Unproven cleaning tech touted by Trump allows masks to be reused only 2-3 times and not 20 as claimed: Report
Trump had endorsed the technology by the Ohio-based research organization to address the shortage of masks
The Trump administration thinks a $600 million contract is justified for unproven mask-cleaning machines, according to reports. The manufacturer caught the attention of the President after it claimed its technology sanitizes N95 masks, allowing health workers to safely reuse them for up to 20 times.
Trump began endorsing the technology by the Ohio-based research organization called Battelle to address the shortage of facemasks. Following this, the US Food and Drug Administration (FDA) approved it for emergency use in late March.
The technology is capable of decontaminating up to 80,000 masks each day, the company wrote on its website. But the machine has fallen short of expectations. Scientists and nurses told NBC News that the masks did not last 20 times as claimed. Instead, they began wearing out after two to three machine treatments. The nurses also raised another concern: Most masks stopped fitting correctly after just a few spins through the cleaning system.

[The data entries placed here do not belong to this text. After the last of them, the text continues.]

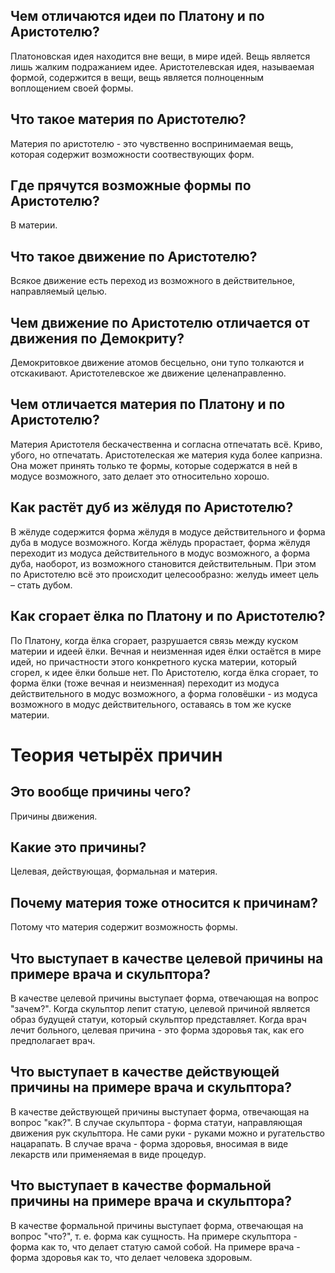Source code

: ## Чем отличаются идеи по Платону и по Аристотелю?

Платоновская идея находится вне вещи, в мире идей. Вещь является лишь жалким подражанием идее.
Аристотелевская идея, называемая формой, содержится в вещи, вещь является полноценным воплощением своей формы.

## Что такое материя по Аристотелю?

Материя по аристотелю - это чувственно воспринимаемая вещь, которая содержит возможности соотвествующих форм.

## Где прячутся возможные формы по Аристотелю?
В материи.

## Что такое движение по Аристотелю?

Всякое движение есть переход из возможного в действительное, направляемый целью.

## Чем движение по Аристотелю отличается от движения по Демокриту?

Демокритовкое движение атомов бесцельно, они тупо толкаются и отскакивают. Аристотелевское же движение целенаправленно.

## Чем отличается материя по Платону и по Аристотелю?

Материя Аристотеля бескачественна и согласна отпечатать всё. Криво, убого, но отпечатать. Аристотелеская же материя куда более капризна. Она может принять только те формы, которые содержатся в ней в модусе возможного, зато делает это относительно хорошо.

## Как растёт дуб из жёлудя по Аристотелю?

В жёлуде содержится форма жёлудя в модусе действительного и форма дуба в модусе возможного. Когда жёлудь прорастает, форма жёлудя переходит из модуса действительного в модус возможного, а форма дуба, наоборот, из возможного становится действительным. При этом по Аристотелю всё это происходит целесообразно: желудь имеет цель – стать дубом.

## Как сгорает ёлка по Платону и по Аристотелю?

По Платону, когда ёлка сгорает, разрушается связь между куском материи и идеей ёлки. Вечная и неизменная идея ёлки остаётся в мире идей, но причастности этого конкретного куска материи, который сгорел, к идее ёлки больше нет.
По Аристотелю, когда ёлка сгорает, то форма ёлки (тоже вечная и неизменная) переходит из модуса действительного в модус возможного, а форма головёшки - из модуса возможного в модус действительного, оставаясь в том же куске материи.

# Теория четырёх причин

## Это вообще причины чего?

Причины движения.

## Какие это причины?

Целевая, действующая, формальная и материя.

## Почему материя тоже относится к причинам?

Потому что материя содержит возможность формы.

## Что выступает в качестве целевой причины на примере врача и скульптора?

В качестве целевой причины выступает форма, отвечающая на вопрос "зачем?".
Когда скульптор лепит статую, целевой причиной является образ будущей статуи, который скульптор представляет.
Когда врач лечит больного, целевая причина - это форма здоровья так, как его предполагает врач.

## Что выступает в качестве действующей причины на примере врача и скульптора?

В качестве действующей причины выступает форма, отвечающая на вопрос "как?".
В случае скульптора - форма статуи, направляющая движения рук скульптора. Не сами руки - руками можно и ругательство нацарапать.
В случае врача - форма здоровья, вносимая в виде лекарств или применяемая в виде процедур.

## Что выступает в качестве формальной причины на примере врача и скульптора?

В качестве формальной причины выступает форма, отвечающая на вопрос "что?", т. е. форма как сущность.
На примере скульптора - форма как то, что делает статую самой собой.
На примере врача - форма здоровья как то, что делает человека здоровым.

One nurse thinks the administration may have viewed the technology as a shortcut to acquiring and manufacturing more protective equipment and hence rushed its approval. “It’s a fairy tale. It is being done because we don’t have the policies in place to do what needs to be done, and people are going to be hurt because of it," they said.
Another nurse was unsure if reusing these decontaminated masks is protecting them. “They keep saying these recycled masks are still safe after all these cycles, but we don’t know that,” according to a nurse in Pennsylvania, whose hospital has used the machines, told NBC news. “What we do know is that there are not enough masks for medical workers, and there are very real consequences if we get sick," they added.
According to Battelle, the company had only verified the purity of masks in-field testing for four uses, and not 20. “To date, Battelle has received and tested samples representative of four actual use cycles from MassGen,” Will Richter, Battelle’s principal research scientist, said. “The goal of this assessment is to determine the impact of actual wear," the company told NBC News.
In late March, Trump told reporters that he was unhappy about health workers discarding masks. He suggested that they must find ways to reuse them. "We have very good liquids for doing this, sanitizing the masks, and that that's something they're starting to do more and more. They're sanitizing the masks," he said. He made these statements even as the FDA discouraged its reuse, adding that it "should not be shared or reused".
The FDA approved the technology for emergency use on March 29, but Ohio Governor Mike DeWine was not happy. He slammed the federal agency for restricting the use of machines.
"The FDA's decision to severely limit the use of this life-saving technology is nothing short of reckless," said DeWine, who lobbied for Battelle. He also asked Trump to intervene. Ohio's attorney general threatened to sue if the FDA didn't act quickly to authorize more extensive use.
The FDA then reversed its earlier stand, freeing the company from existing federal quality-assurance regulations. Soon after, the price had soared from the earlier $60 million to $413 million, finally reaching $600 million, according to NBC News.
"To date, the value of the contract remains at $413M," Defense Logistics Agency spokesman Patrick Mackin said. "The maximum value of the contract is $600M in the event we need to make any adjustments in the support provided by Battelle during the period of performance."
“It’s just outrageous,” Chuck Hagel, a former Republican senator from Nebraska who served as defense secretary under President Barack Obama, said in a telephone interview with NBC News. “Over the course of the last few weeks, what this administration has done, how they have done it with contracts and everything, there’s no transparency, there’s no accountability."